(April 29, 2014) “Bruce Williams couldn’t sleep. It was after midnight and quiet in his Portsmouth apartment complex,” write Janie Bryant and Joanne Kimberlin in Hampton Roads. “Quiet, except for the voices in his head. He'd told people about them – the way they shrieked for violence, his fear they'd win. Those voices had led him to kill before (“Pilot Investigation: Part 1, Can’t hold him,” April 27).”
Through the story of Williams, a middle-aged man with schizophrenia, Bryant and Kimberlin provide a glimpse into America’s mental illness treatment system and its many victims. The journalists describe a fragmented mental health care delivery model where people with severe mental illness, like Williams, are “patched up in hospitals and sent back into the community,” regardless of whether or not they are able to live successfully on their own.
In the case of Williams, he wasn’t.
On that same quiet night in Portsmouth, he walked into his neighbor’s home, number 433, searched for knives while she was sleeping and “moments later…left, covered in her blood.”
This wasn’t his first murder and it wasn’t his first contact with the mental health system. In 1989, after being released from his first stay at a psychiatric hospital, he crossed paths with a young woman in Virginia, an encounter that ultimately ended with her death.
Williams served nearly 18 years in prison but prison records leave little doubt as to his mental illness, Bryant and Kimberlin report. “He also left [prison] in the same condition he was in when he arrived: seriously mentally ill.”
Following his release from jail, Williams was in and out of psychiatric hospitals for several years, often set free before he was ready. In December 2008, Williams told doctors at a Norfolk hospital that voices were “laughing at him, calling him worthless and telling him to hit people or kill himself.” He was admitted and released 12 days later, despite his previous murder conviction.

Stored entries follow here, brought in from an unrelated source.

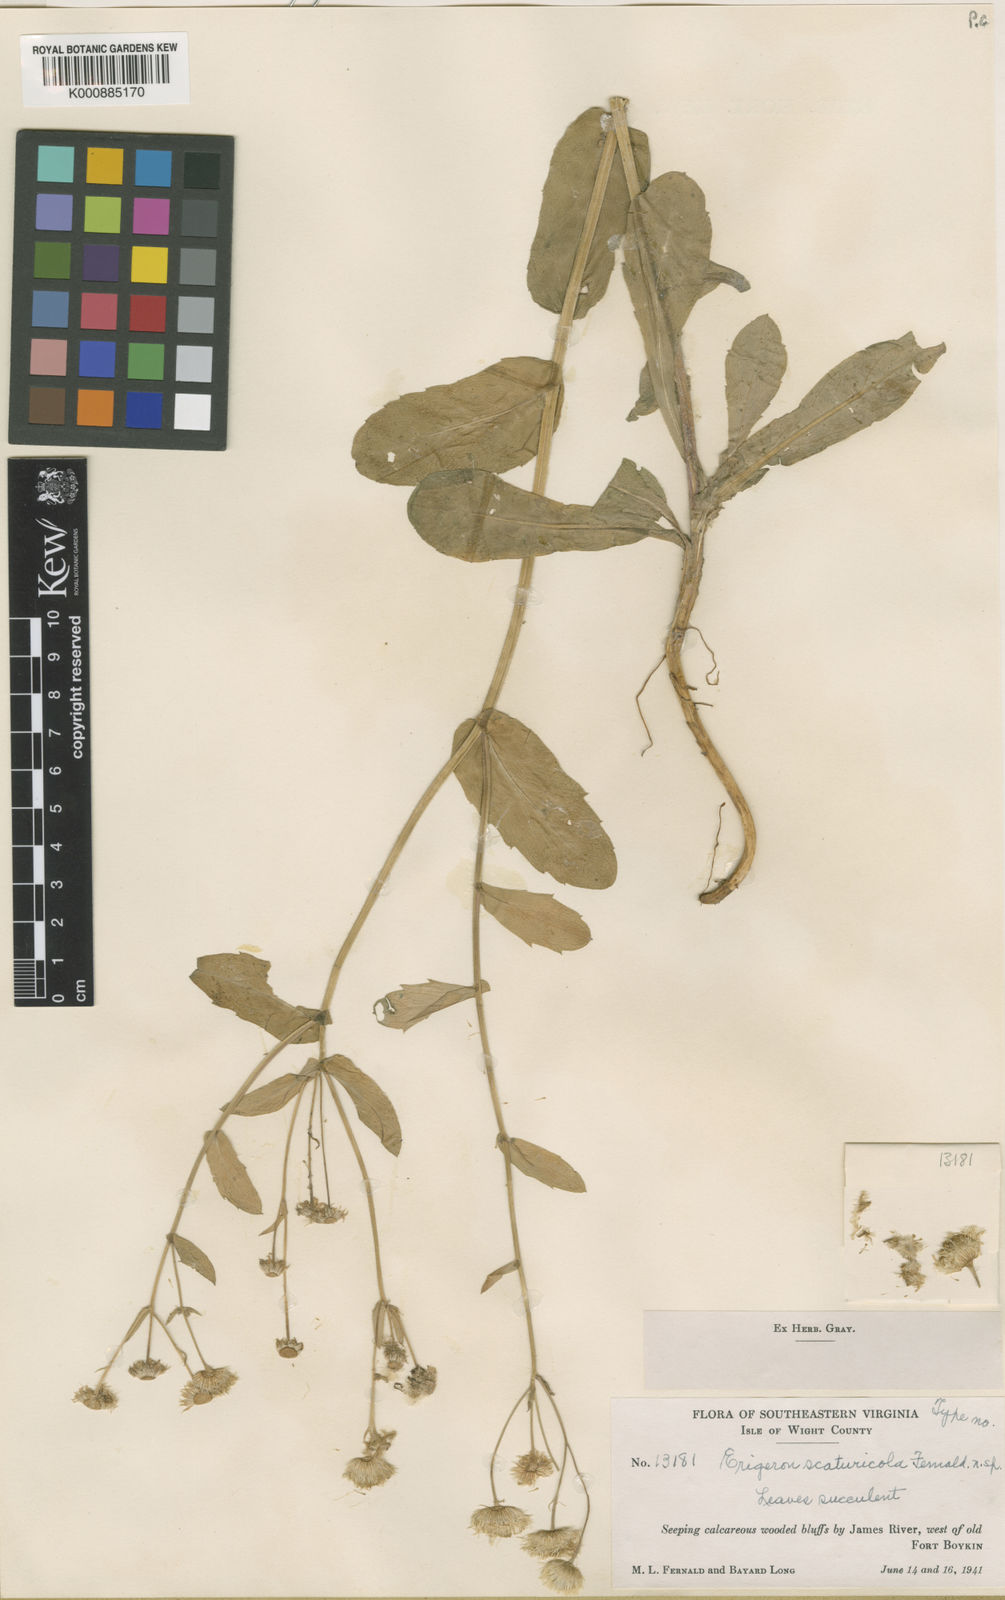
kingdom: Plantae
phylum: Tracheophyta
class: Magnoliopsida
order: Asterales
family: Asteraceae
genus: Erigeron
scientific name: Erigeron
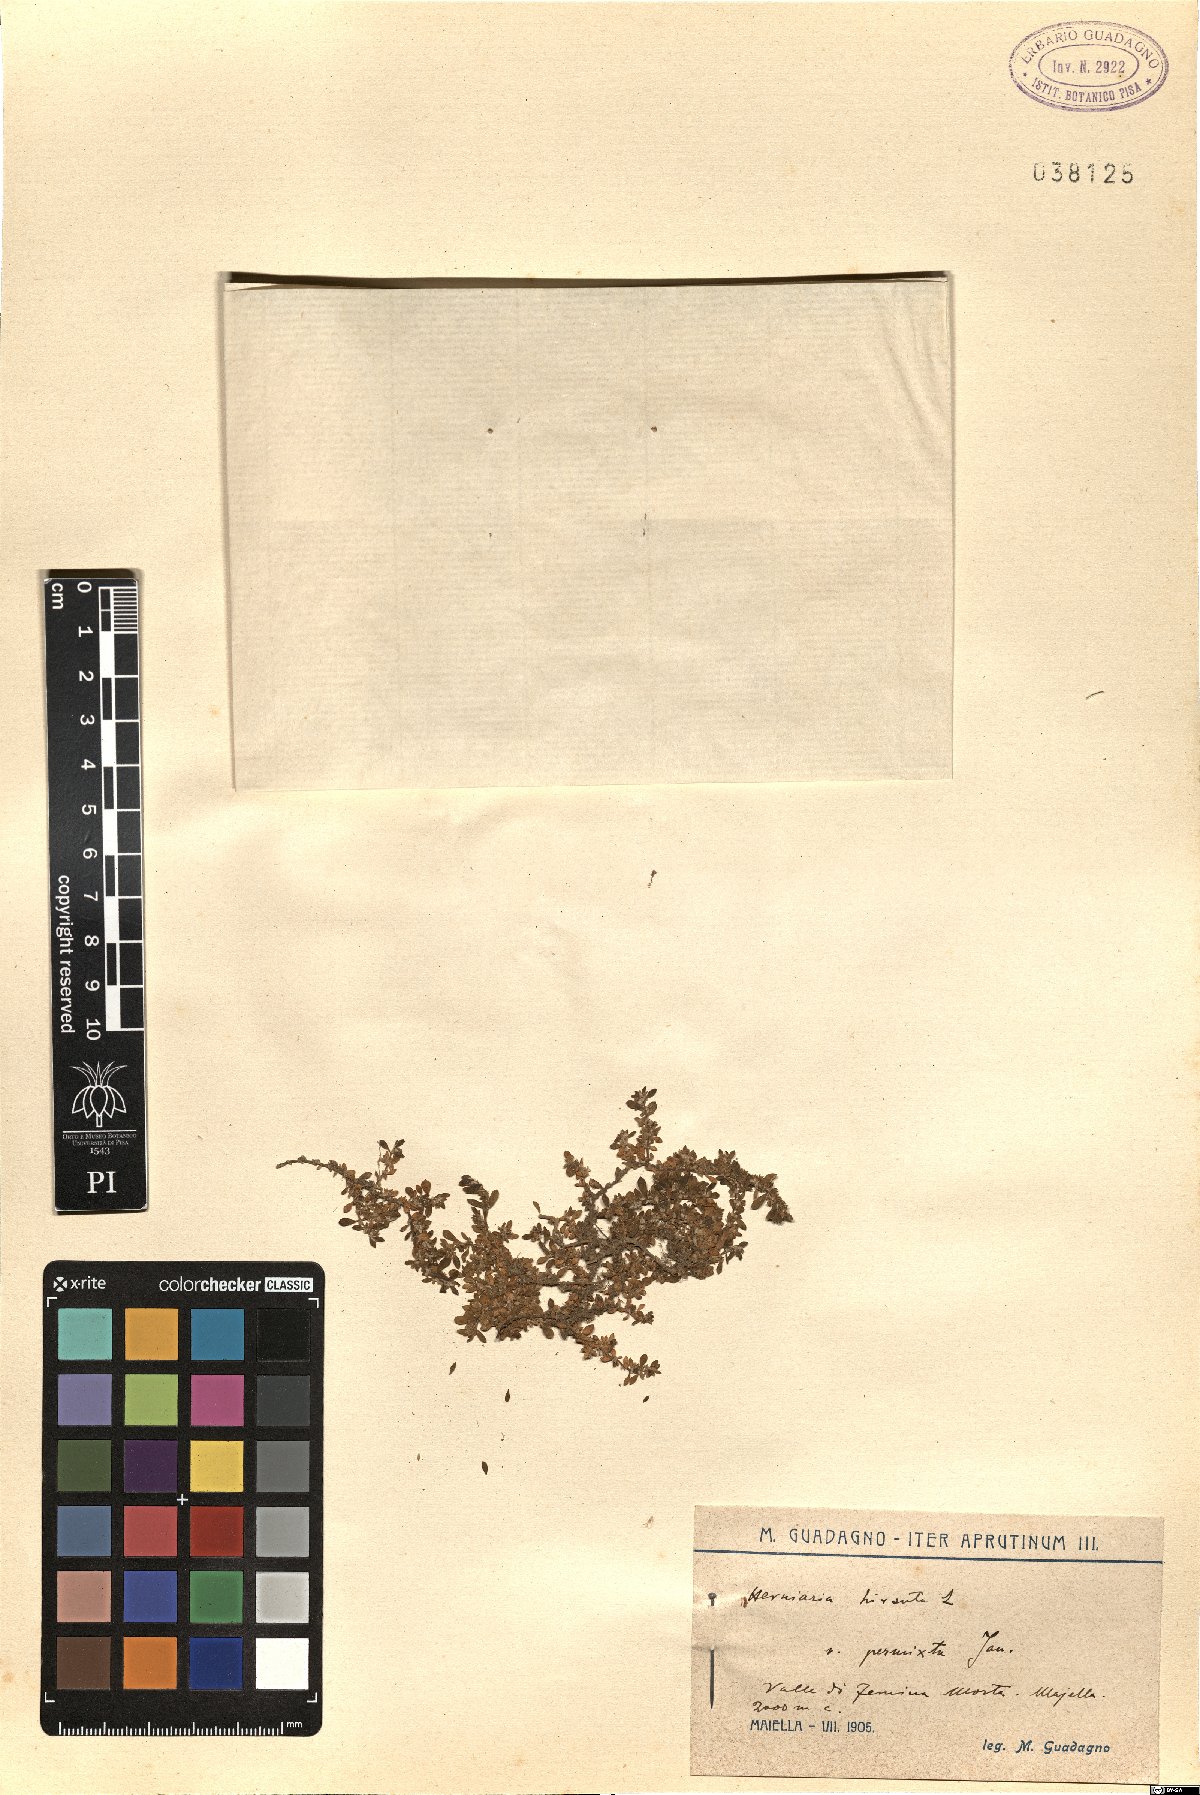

On February 25, 2010, he walked into apartment 433 and murdered Linda Gay Carroll, a 64-year-old resident of his housing complex.
“If I am a danger to myself and to others, why would they put me on the street with [no] medication or after care,” he had written in his journal.
The writers wonder why stories like those of Bruce Williams don’t make national headlines and compel policy makers to change laws. “Unlike a Seung-Hui Cho or an Adam Lanza, Bruce Williams killed one person at a time. Unlike a Gus Deeds, he’s a nobody who attacked unknowns.”
Even though the majority of people with severe mental illness are not violent, it shouldn’t take a mass murder, or even one murder to compel policy makers to change laws that facilitate access to treatment.